Correlation Between Vietnam Technological and South Basic
Can any of the company-specific risk be diversified away by investing in both Vietnam Technological and South Basic at the same time? Although using a correlation coefficient on its own may not help to predict future stock returns, this module helps to understand the diversifiable risk of combining Vietnam Technological and South Basic into the same portfolio, which is an essential part of the fundamental portfolio management process.
By analyzing existing cross correlation between Vietnam Technological And and South Basic Chemicals, you can compare the effects of market volatilities on Vietnam Technological and South Basic and check how they will diversify away market risk if combined in the same portfolio for a given time horizon. You can also utilize pair trading strategies of matching a long position in Vietnam Technological with a short position of South Basic. Check out your portfolio center. Please also check ongoing floating volatility patterns of Vietnam Technological and South Basic.

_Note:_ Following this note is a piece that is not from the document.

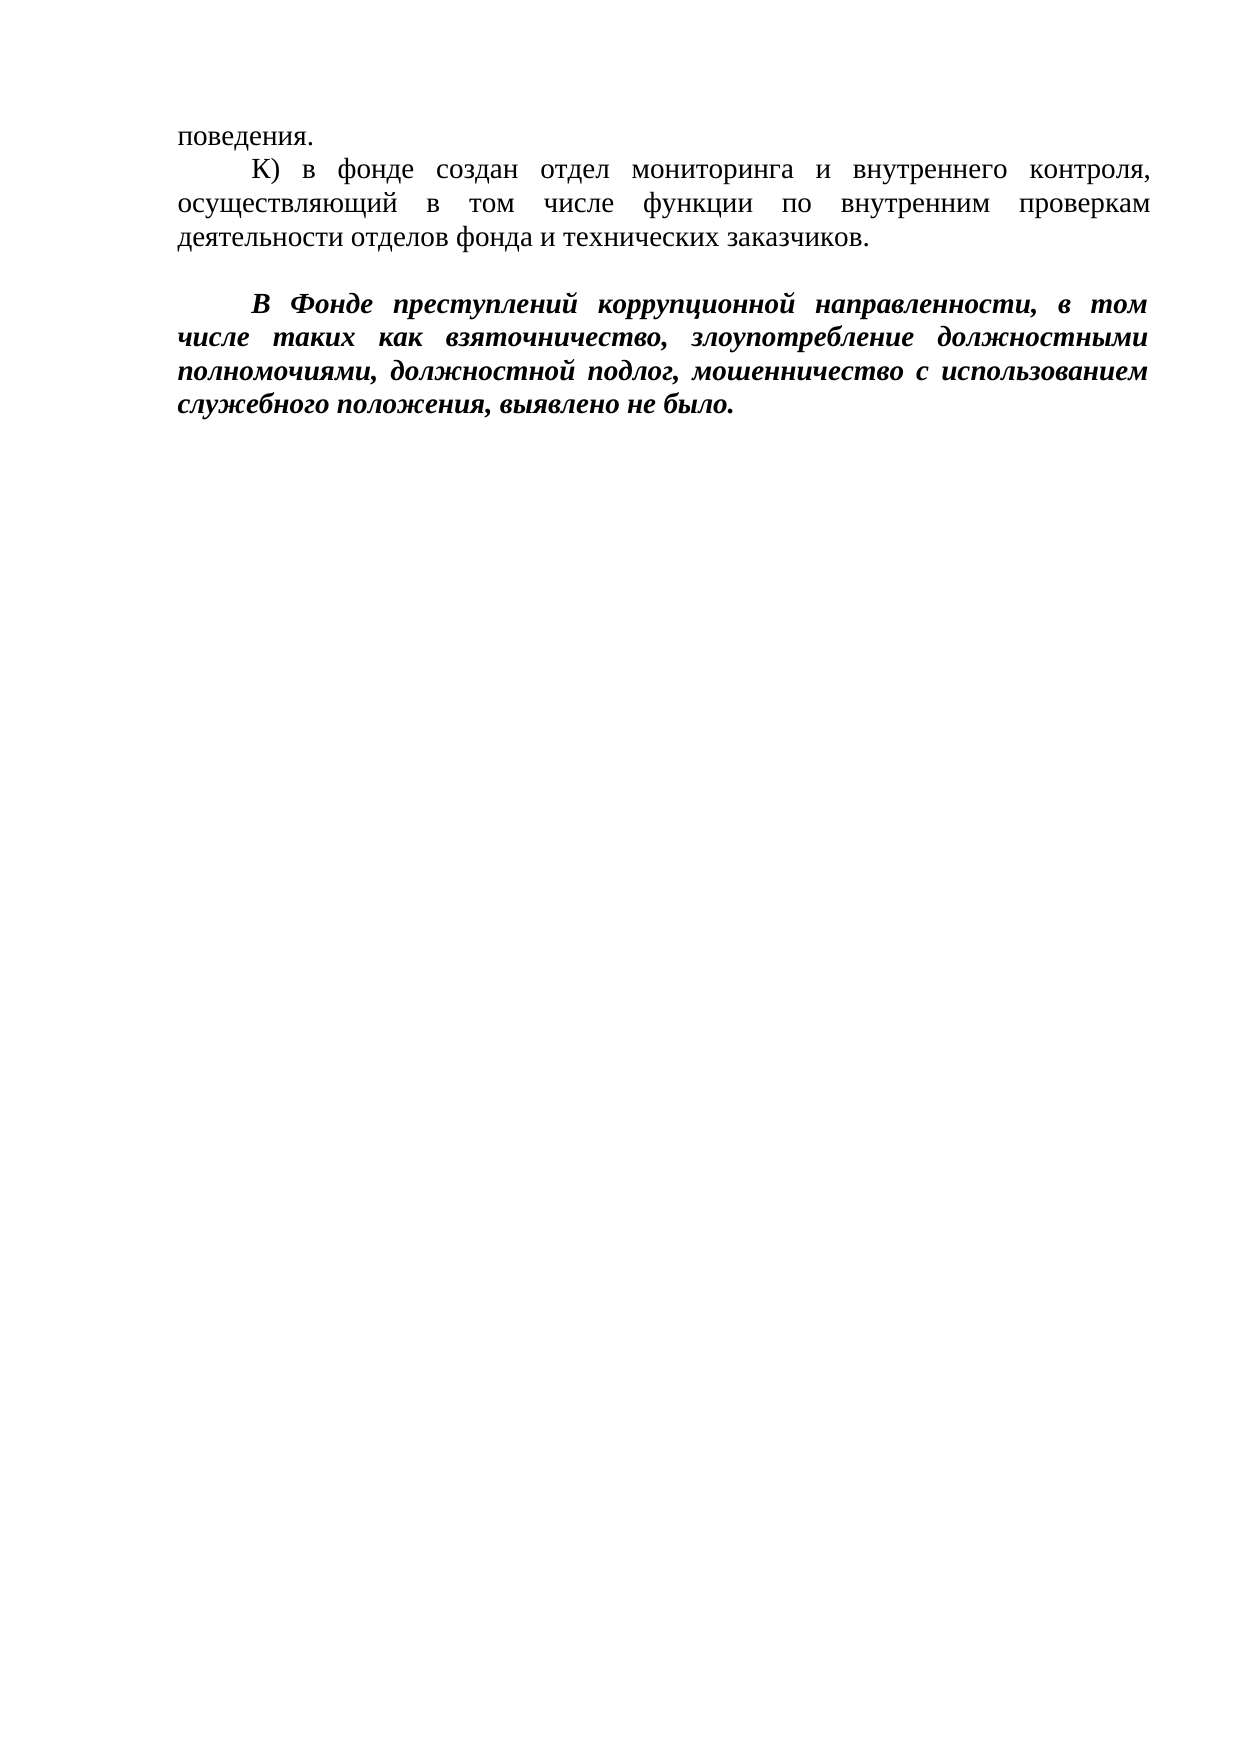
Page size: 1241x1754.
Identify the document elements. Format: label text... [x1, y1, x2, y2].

text К) в фонде создан отдел мониторинга и внутреннего контроля, осуществляющий в том числе функции по внутренним проверкам деятельности отделов фонда и технических заказчиков. [177, 152, 1152, 252]
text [177, 118, 1152, 152]
text В Фонде преступлений коррупционной направленности, в том числе таких как взяточничество, злоупотребление должностными полномочиями, должностной подлог, мошенничество с использованием служебного положения, выявлено не было. [177, 286, 1152, 420]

Diversification Opportunities for Vietnam Technological and South Basic
0.36 | Correlation Coefficient |
Weak diversification
The 3 months correlation between Vietnam and South is 0.36. Overlapping area represents the amount of risk that can be diversified away by holding Vietnam Technological And and South Basic Chemicals in the same portfolio, assuming nothing else is changed. The correlation between historical prices or returns on South Basic Chemicals and Vietnam Technological is a relative statistical measure of the degree to which these equity instruments tend to move together. The correlation coefficient measures the extent to which returns on Vietnam Technological And are associated (or correlated) with South Basic. Values of the correlation coefficient range from -1 to +1, where. The correlation of zero (0) is possible when the price movement of South Basic Chemicals has no effect on the direction of Vietnam Technological i.e., Vietnam Technological and South Basic go up and down completely randomly.
Pair Corralation between Vietnam Technological and South Basic
Assuming the 90 days trading horizon Vietnam Technological And is expected to generate 1.01 times more return on investment than South Basic. However, Vietnam Technological is 1.01 times more volatile than South Basic Chemicals. It trades about 0.04 of its potential returns per unit of risk. South Basic Chemicals is currently generating about -0.04 per unit of risk. If you would invest 1,411,087 in Vietnam Technological And on October 9, 2024 and sell it today you would earn a total of 948,913 from holding Vietnam Technological And or generate 67.25% return on investment over 90 days.
Time Period | 3 Months [change] |
Direction | Moves Together |
Strength | Very Weak |
Accuracy | 99.8% |
Values | Daily Returns |
Vietnam Technological And vs. South Basic Chemicals
Performance |
Timeline |
Vietnam Technological And |
South Basic Chemicals |
Vietnam Technological and South Basic Volatility Contrast
Predicted Return Density |
Returns |
Pair Trading with Vietnam Technological and South Basic
The main advantage of trading using opposite Vietnam Technological and South Basic positions is that it hedges away some unsystematic risk. Because of two separate transactions, even if Vietnam Technological position performs unexpectedly, South Basic can make up some of the losses. Pair trading also minimizes risk from directional movements in the market. For example, if an entire industry or sector drops because of unexpected headlines, the short position in South Basic will offset losses from the drop in South Basic's long position.Vietnam Technological vs. TDT Investment and | Vietnam Technological vs. Danang Education Investment | Vietnam Technological vs. Tng Investment And | Vietnam Technological vs. Nafoods Group JSC |
South Basic vs. Ba Ria Thermal | South Basic vs. PV2 Investment JSC | South Basic vs. Sao Ta Foods | South Basic vs. Vu Dang Investment |
Check out your portfolio center.Note that this page's information should be used as a complementary analysis to find the right mix of equity instruments to add to your existing portfolios or create a brand new portfolio. You can also try the Risk-Return Analysis module to view associations between returns expected from investment and the risk you assume.